Search code examples
c#language-designbackwards-compatibilityyield-return

Could using yield as a contextual keyword ever cause an issue


In Essential C# it states:

After C# 1.0, no new reserved keywords were introduced to C#. However, some constructs in later versions use contextual keywords, which are significant only in specific locations. Outside these designated locations, contextual keywords have no special significance.* By this method, most C# 1.0 code is compatible with the later standards.

*For example, early in the design of C# 2.0, the language designers designated yield as a keyword, and Microsoft released alpha versions of the C# 2.0 compiler, with yield as a designated keyword, to thousands of developers. However, the language designers eventually determined that by using yield return rather than yield, they could ultimately avoid adding yield as a keyword because it would have no special significance outside its proximity to return.

Now I don't understand this, as before c# 2.0, every method returning an IEnumerable would have had to have a return statement in it, whereas yield could be used as a contextual keyword only inside a method that returned an IEnumerable but had no return statement. eg

public IEnumerable<int> GetInts()
{
    for (int i = 0; i < 1000; i++)
        yield i;
}

Since this method would not have compiled pre-C# 2.0, I don't see how this could break backwards compatability.

So my question is:

Are there any situations where using yield instead of yield return in C# would have broken backwards compatibility, or otherwise caused issues?


Solution

  • Problem

    for (int i = 0; i < 1000; i++)
        yield i;
    

    This is indeed not valid without a yield keyword, but what if we add parentheses around the i?

    for (int i = 0; i < 1000; i++)
        yield (i);
    

    Now this a perfectly valid call of a method named yield. So if we interpreted yield (i); as a use of the contextual keyword yield, the meaning of this valid code would change, breaking backwards compatibility.

    A more formal way to look at this would be like this: If we change the grammar of C# 2 to replace statement: 'yield' 'return' expression ';' with statement: 'yield' expression ';', then there'll be an ambiguity between that rule and the rule for function calls because expression can be derived to '(' expression ')' and 'yield' '(' expression ')' ';' could also be a function call in an expression statement.

    Possible Solution 1

    You could of course say that only yield i; (or any other expression that does not start with an opening parenthesis) should be interpreted as a use of the contextual keyword while yield (i); would still be seen as a method call. However that'd be quite inconsistent and surprising behavior - adding parentheses around an expression shouldn't change the semantics like that.

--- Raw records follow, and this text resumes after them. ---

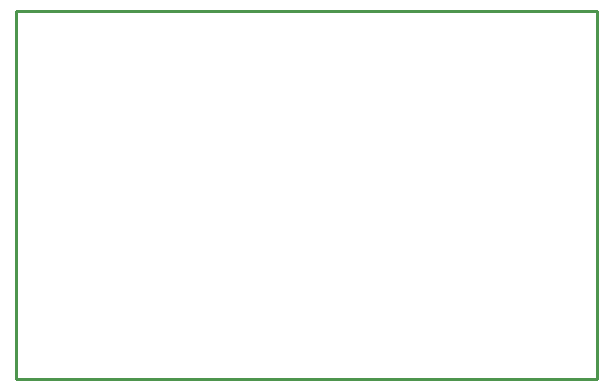
<source format=gbr>
G04 EAGLE Gerber RS-274X export*
G75*
%MOMM*%
%FSLAX34Y34*%
%LPD*%
%IN*%
%IPPOS*%
%AMOC8*
5,1,8,0,0,1.08239X$1,22.5*%
G01*
%ADD10C,0.254000*%


D10*
X50800Y381000D02*
X542800Y381000D01*
X542800Y693000D01*
X50800Y693000D01*
X50800Y381000D01*
M02*

</source>
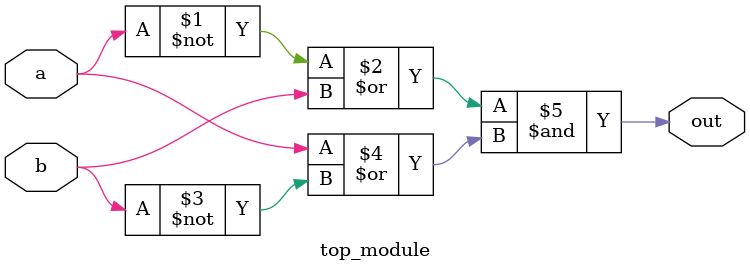
<source format=v>

/*
    URL: https://hdlbits.01xz.net/wiki/Xnorgate
*/

module top_module
( 
    input a, 
    input b, 
    output out
);

    assign out = (~a | b) & (a | ~b);

    // assign out = a ~^ b;
    
endmodule
</source>
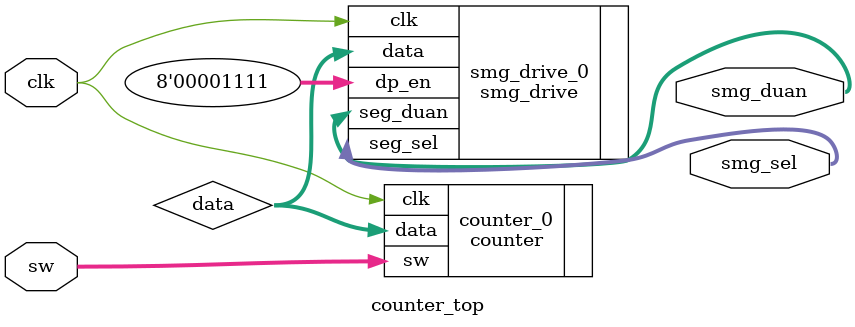
<source format=v>
`timescale 1ns / 1ps


module counter_top(
  input clk,
  input [2:0]sw,
  output   [7:0]      smg_duan,
  output   [7:0]      smg_sel
 );
wire [39:0]data;

counter counter_0
(
  .clk(clk),
  .sw(sw),
  .data(data)
);
//counter_2 counter_2_0
//(
//  .clk(clk),
//  .sw(sw),
//  .data(data)
//);

smg_drive smg_drive_0
(
	.clk(clk),
    .data(data),
    .dp_en(8'b00001111),
    .seg_sel(smg_sel),
    .seg_duan(smg_duan)
);
endmodule

</source>
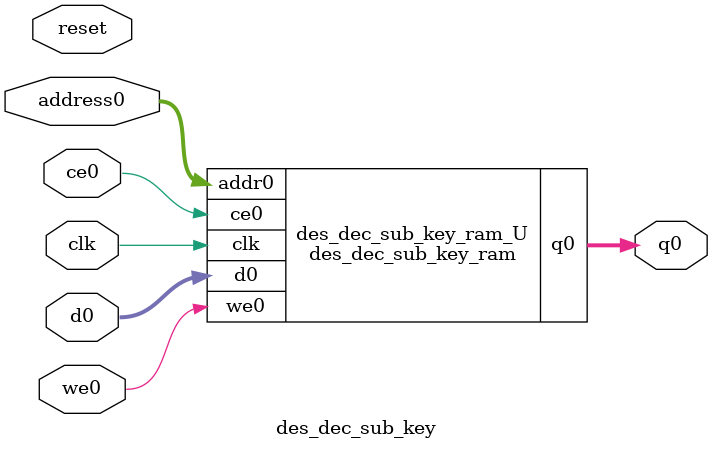
<source format=v>
`timescale 1 ns / 1 ps
module des_dec_sub_key_ram (addr0, ce0, d0, we0, q0,  clk);

parameter DWIDTH = 64;
parameter AWIDTH = 4;
parameter MEM_SIZE = 16;

input[AWIDTH-1:0] addr0;
input ce0;
input[DWIDTH-1:0] d0;
input we0;
output reg[DWIDTH-1:0] q0;
input clk;

(* ram_style = "block" *)reg [DWIDTH-1:0] ram[0:MEM_SIZE-1];




always @(posedge clk)  
begin 
    if (ce0) 
    begin
        if (we0) 
        begin 
            ram[addr0] <= d0; 
        end 
        q0 <= ram[addr0];
    end
end


endmodule

`timescale 1 ns / 1 ps
module des_dec_sub_key(
    reset,
    clk,
    address0,
    ce0,
    we0,
    d0,
    q0);

parameter DataWidth = 32'd64;
parameter AddressRange = 32'd16;
parameter AddressWidth = 32'd4;
input reset;
input clk;
input[AddressWidth - 1:0] address0;
input ce0;
input we0;
input[DataWidth - 1:0] d0;
output[DataWidth - 1:0] q0;



des_dec_sub_key_ram des_dec_sub_key_ram_U(
    .clk( clk ),
    .addr0( address0 ),
    .ce0( ce0 ),
    .we0( we0 ),
    .d0( d0 ),
    .q0( q0 ));

endmodule


</source>
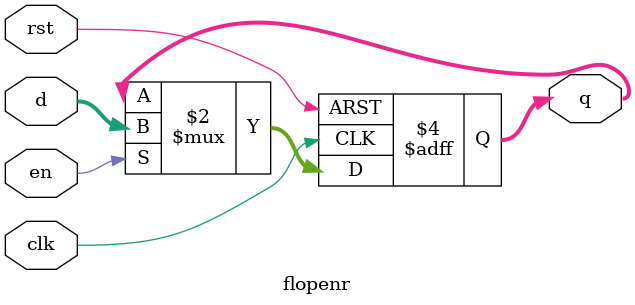
<source format=v>
module flopenr #(parameter WIDTH = 8) //flopen means
              (clk, rst, en, d, q);

   input              clk;
   input              rst;
   input              en;
   input  [WIDTH-1:0] d;
   output reg [WIDTH-1:0] q;

 
   always @(posedge clk, posedge rst)
      if (rst)
         q <= 0;
      else if (en)
         q <= d;

endmodule

</source>
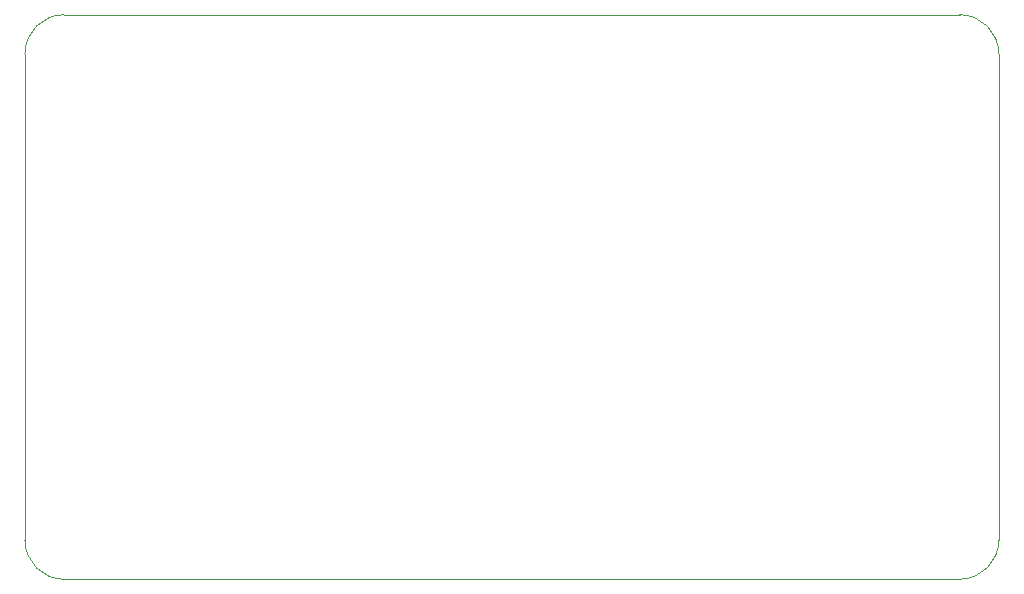
<source format=gbo>
%TF.GenerationSoftware,KiCad,Pcbnew,7.0.2-0*%
%TF.CreationDate,2024-05-28T17:42:11+08:00*%
%TF.ProjectId,angle_detect,616e676c-655f-4646-9574-6563742e6b69,rev?*%
%TF.SameCoordinates,Original*%
%TF.FileFunction,Legend,Bot*%
%TF.FilePolarity,Positive*%
%FSLAX46Y46*%
G04 Gerber Fmt 4.6, Leading zero omitted, Abs format (unit mm)*
G04 Created by KiCad (PCBNEW 7.0.2-0) date 2024-05-28 17:42:11*
%MOMM*%
%LPD*%
G01*
G04 APERTURE LIST*
%ADD10R,1.700000X1.700000*%
%ADD11O,1.700000X1.700000*%
%ADD12C,0.650000*%
%ADD13O,1.000000X2.100000*%
%ADD14O,1.000000X1.800000*%
%TA.AperFunction,Profile*%
%ADD15C,0.100000*%
%TD*%
G04 APERTURE END LIST*
%LPC*%
D10*
%TO.C,J2*%
X137795000Y-66324000D03*
D11*
X137795000Y-68864000D03*
X137795000Y-71404000D03*
X137795000Y-73944000D03*
X137795000Y-76484000D03*
X137795000Y-79024000D03*
X137795000Y-81564000D03*
X137795000Y-84104000D03*
X137795000Y-86644000D03*
X137795000Y-89184000D03*
%TD*%
%TO.C,J4*%
X91567000Y-47752000D03*
X91567000Y-50292000D03*
X91567000Y-52832000D03*
D10*
X91567000Y-55372000D03*
%TD*%
D12*
%TO.C,J3*%
X83236000Y-85893400D03*
X89016000Y-85893400D03*
D13*
X81806000Y-85373400D03*
D14*
X81806000Y-89573400D03*
D13*
X90446000Y-85373400D03*
D14*
X90446000Y-89573400D03*
%TD*%
D10*
%TO.C,J5*%
X70104000Y-49199800D03*
D11*
X72644000Y-49199800D03*
X75184000Y-49199800D03*
X77724000Y-49199800D03*
%TD*%
D10*
%TO.C,J1*%
X60071000Y-66324000D03*
D11*
X60071000Y-68864000D03*
X60071000Y-71404000D03*
X60071000Y-73944000D03*
X60071000Y-76484000D03*
X60071000Y-79024000D03*
X60071000Y-81564000D03*
X60071000Y-84104000D03*
X60071000Y-86644000D03*
X60071000Y-89184000D03*
%TD*%
%LPD*%
D15*
X140157200Y-48260000D02*
G75*
G03*
X136855200Y-44958000I-3302000J0D01*
G01*
X57708800Y-48260000D02*
X57708800Y-89458800D01*
X61010800Y-44958000D02*
G75*
G03*
X57708800Y-48260000I0J-3302000D01*
G01*
X136855200Y-44958000D02*
X61010800Y-44958000D01*
X140157200Y-48260000D02*
X140157200Y-89458800D01*
X57708800Y-89458800D02*
G75*
G03*
X61010800Y-92760800I3302000J0D01*
G01*
X61010800Y-92760800D02*
X136855200Y-92760800D01*
X136855200Y-92760800D02*
G75*
G03*
X140157200Y-89458800I0J3302000D01*
G01*
M02*

</source>
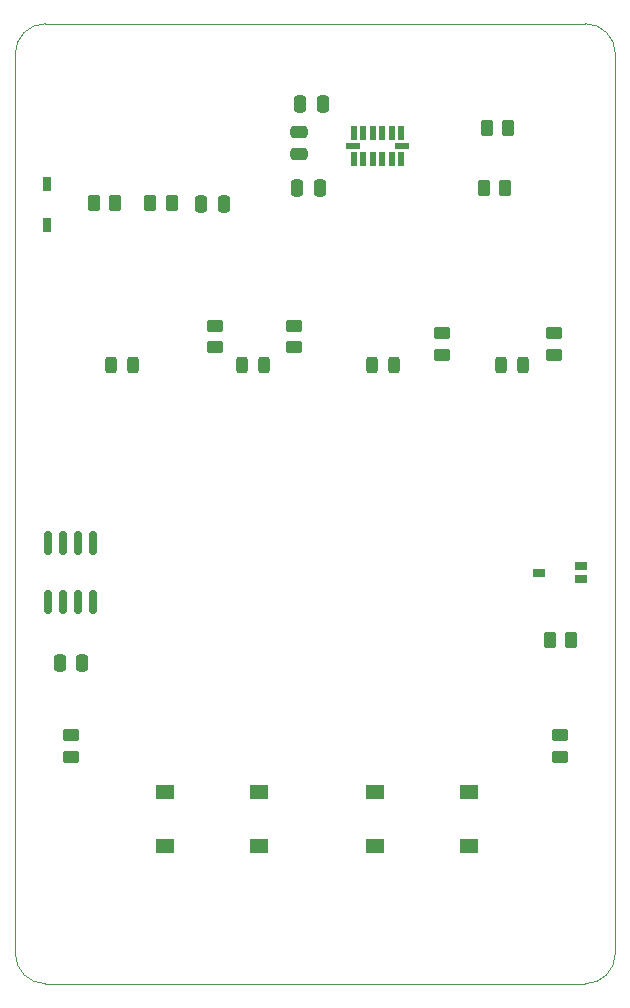
<source format=gtp>
%TF.GenerationSoftware,KiCad,Pcbnew,(6.0.0-0)*%
%TF.CreationDate,2022-02-15T20:26:29+01:00*%
%TF.ProjectId,burrboard,62757272-626f-4617-9264-2e6b69636164,v3.0*%
%TF.SameCoordinates,Original*%
%TF.FileFunction,Paste,Top*%
%TF.FilePolarity,Positive*%
%FSLAX46Y46*%
G04 Gerber Fmt 4.6, Leading zero omitted, Abs format (unit mm)*
G04 Created by KiCad (PCBNEW (6.0.0-0)) date 2022-02-15 20:26:29*
%MOMM*%
%LPD*%
G01*
G04 APERTURE LIST*
G04 Aperture macros list*
%AMRoundRect*
0 Rectangle with rounded corners*
0 $1 Rounding radius*
0 $2 $3 $4 $5 $6 $7 $8 $9 X,Y pos of 4 corners*
0 Add a 4 corners polygon primitive as box body*
4,1,4,$2,$3,$4,$5,$6,$7,$8,$9,$2,$3,0*
0 Add four circle primitives for the rounded corners*
1,1,$1+$1,$2,$3*
1,1,$1+$1,$4,$5*
1,1,$1+$1,$6,$7*
1,1,$1+$1,$8,$9*
0 Add four rect primitives between the rounded corners*
20,1,$1+$1,$2,$3,$4,$5,0*
20,1,$1+$1,$4,$5,$6,$7,0*
20,1,$1+$1,$6,$7,$8,$9,0*
20,1,$1+$1,$8,$9,$2,$3,0*%
G04 Aperture macros list end*
%TA.AperFunction,Profile*%
%ADD10C,0.050000*%
%TD*%
%ADD11R,1.550000X1.300000*%
%ADD12R,1.100000X0.800000*%
%ADD13RoundRect,0.243750X0.243750X0.456250X-0.243750X0.456250X-0.243750X-0.456250X0.243750X-0.456250X0*%
%ADD14RoundRect,0.250000X0.450000X-0.262500X0.450000X0.262500X-0.450000X0.262500X-0.450000X-0.262500X0*%
%ADD15RoundRect,0.250000X0.262500X0.450000X-0.262500X0.450000X-0.262500X-0.450000X0.262500X-0.450000X0*%
%ADD16RoundRect,0.250000X-0.450000X0.262500X-0.450000X-0.262500X0.450000X-0.262500X0.450000X0.262500X0*%
%ADD17RoundRect,0.150000X-0.150000X0.825000X-0.150000X-0.825000X0.150000X-0.825000X0.150000X0.825000X0*%
%ADD18RoundRect,0.250000X-0.250000X-0.475000X0.250000X-0.475000X0.250000X0.475000X-0.250000X0.475000X0*%
%ADD19RoundRect,0.250000X-0.262500X-0.450000X0.262500X-0.450000X0.262500X0.450000X-0.262500X0.450000X0*%
%ADD20R,0.800000X1.150000*%
%ADD21R,0.550000X1.145000*%
%ADD22R,1.145000X0.550000*%
%ADD23RoundRect,0.250000X0.475000X-0.250000X0.475000X0.250000X-0.475000X0.250000X-0.475000X-0.250000X0*%
%ADD24RoundRect,0.250000X0.250000X0.475000X-0.250000X0.475000X-0.250000X-0.475000X0.250000X-0.475000X0*%
G04 APERTURE END LIST*
D10*
X178892200Y-64566800D02*
X178892200Y-140766800D01*
X229692200Y-64566800D02*
G75*
G03*
X227152200Y-62026800I-2540001J-1D01*
G01*
X181432200Y-143306800D02*
X227152200Y-143306800D01*
X227152200Y-62026800D02*
X181432200Y-62026800D01*
X229692200Y-140766800D02*
X229692200Y-64566800D01*
X227152200Y-143306800D02*
G75*
G03*
X229692200Y-140766800I-1J2540001D01*
G01*
X178892200Y-140766800D02*
G75*
G03*
X181432200Y-143306800I2540001J1D01*
G01*
X181432200Y-62026800D02*
G75*
G03*
X178892200Y-64566800I1J-2540001D01*
G01*
D11*
%TO.C,S2*%
X209385000Y-127112200D03*
X217335000Y-127112200D03*
X209385000Y-131612200D03*
X217335000Y-131612200D03*
%TD*%
D12*
%TO.C,Q1*%
X226819000Y-107958800D03*
X226819000Y-109058800D03*
X223269000Y-108508800D03*
%TD*%
D11*
%TO.C,S1*%
X191605000Y-127112200D03*
X199555000Y-127112200D03*
X191605000Y-131612200D03*
X199555000Y-131612200D03*
%TD*%
D13*
%TO.C,D2*%
X199946500Y-90932000D03*
X198071500Y-90932000D03*
%TD*%
%TO.C,D4*%
X221917500Y-90932000D03*
X220042500Y-90932000D03*
%TD*%
D14*
%TO.C,R4*%
X183591200Y-124102500D03*
X183591200Y-122277500D03*
%TD*%
%TO.C,R8*%
X224536000Y-90066500D03*
X224536000Y-88241500D03*
%TD*%
%TO.C,R7*%
X202514200Y-89406100D03*
X202514200Y-87581100D03*
%TD*%
D15*
%TO.C,R1*%
X225956500Y-114180000D03*
X224131500Y-114180000D03*
%TD*%
D16*
%TO.C,R5*%
X225044000Y-122277500D03*
X225044000Y-124102500D03*
%TD*%
D17*
%TO.C,U1*%
X185496200Y-106033800D03*
X184226200Y-106033800D03*
X182956200Y-106033800D03*
X181686200Y-106033800D03*
X181686200Y-110983800D03*
X182956200Y-110983800D03*
X184226200Y-110983800D03*
X185496200Y-110983800D03*
%TD*%
D18*
%TO.C,C1*%
X182641200Y-116128800D03*
X184541200Y-116128800D03*
%TD*%
D14*
%TO.C,R6*%
X195757800Y-89431500D03*
X195757800Y-87606500D03*
%TD*%
D13*
%TO.C,D1*%
X188897500Y-90932000D03*
X187022500Y-90932000D03*
%TD*%
D14*
%TO.C,R2*%
X215036400Y-90066500D03*
X215036400Y-88241500D03*
%TD*%
D13*
%TO.C,D3*%
X210995500Y-90932000D03*
X209120500Y-90932000D03*
%TD*%
D19*
%TO.C,R9*%
X218797500Y-70866000D03*
X220622500Y-70866000D03*
%TD*%
D15*
%TO.C,R11*%
X192123700Y-77216000D03*
X190298700Y-77216000D03*
%TD*%
D20*
%TO.C,D5*%
X181560000Y-75570000D03*
X181560000Y-79070000D03*
%TD*%
D19*
%TO.C,R10*%
X185523500Y-77216000D03*
X187348500Y-77216000D03*
%TD*%
D18*
%TO.C,C5*%
X194630000Y-77260000D03*
X196530000Y-77260000D03*
%TD*%
D21*
%TO.C,U2*%
X211550000Y-71292500D03*
X210750000Y-71292500D03*
X209950000Y-71292500D03*
X209150000Y-71292500D03*
X208350000Y-71292500D03*
X207550000Y-71292500D03*
D22*
X207452500Y-72390000D03*
D21*
X207550000Y-73487500D03*
X208350000Y-73487500D03*
X209150000Y-73487500D03*
X209950000Y-73487500D03*
X210750000Y-73487500D03*
X211550000Y-73487500D03*
D22*
X211647500Y-72390000D03*
%TD*%
D23*
%TO.C,C2*%
X202946000Y-73086000D03*
X202946000Y-71186000D03*
%TD*%
D24*
%TO.C,C3*%
X204912000Y-68834000D03*
X203012000Y-68834000D03*
%TD*%
D19*
%TO.C,R3*%
X218543500Y-75946000D03*
X220368500Y-75946000D03*
%TD*%
D24*
%TO.C,C4*%
X204658000Y-75946000D03*
X202758000Y-75946000D03*
%TD*%
M02*

</source>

    Also this would mean changing the above grammar rule to something like statement: 'yield' expressionNoStartingParen ';' and then defining expressionNoStartingParen, which would duplicate most of the actual definition of expression. That'd make the grammar pretty complicated (though you could work around that by just describing the no-starting-parenthesis requirement in words instead of in the grammar and then use a flag to track this in actual implementations (though that would probably not be an option using most parser generators)).

    Possible Solution 2

    Another way to resolve this ambiguity, which you've mentioned in comments, would be to only interpret yield expression; as a yield statement when inside non-void methods that do not have a return statement. This would maintain backwards-compatibility because such methods would be invalid in C# 1 anyway. However this would be somewhat inconsistent because now you could define a method named yield and call it in methods that don't use yield-statements, but not methods that do.

    More importantly this isn't what contextual keyword are usually like. Normally a contextual keyword acts as an identifier whenever it's used in any place where identifiers are valid and can only be used as a keyword in places where identifiers could not occur. This would not be the case here. That's not only inconsistent with how contextual keywords usually work and would make it more difficult for readers to distinguish yield-as-a-keyword from yield-as-an-identifier, it would also make it much more difficult to implement:

    Not only wouldn't you be able to tell whether yield(x); is a yield statement just by looking at that line (you'd need to look at the whole method); the parser wouldn't either - it would have to know whether the method contains a return statement. This would require two distinct definitions for bodies with and without return in the grammar - and a separate definition of what's allowed as an identifier in each one. That would be a horrible grammar to look at and also to implement.

    In practice one would most likely create an ambiguous grammar and then parse yield (x); into a placeholder AST that contains both the possibility that it's a yield statement or a function call. Then you'd try to typecheck both and throw away the one that doesn't typecheck. This would work, but it's pretty uncommon to do and would have required extensive changes to how parsing works in the compiler and how it then works with the AST. Any other implementations of the language (Mono, Roslyn) would then also have had to deal with this complexity, making it more difficult to create new implementations.

    Conclusion

    So in conclusion, both ways to work around this issue lead to some inconsistencies and the latter is also significantly difficult to implement. Only treating yield as special when used together with return avoids the ambiguity without creating any inconsistencies and is easy to implement.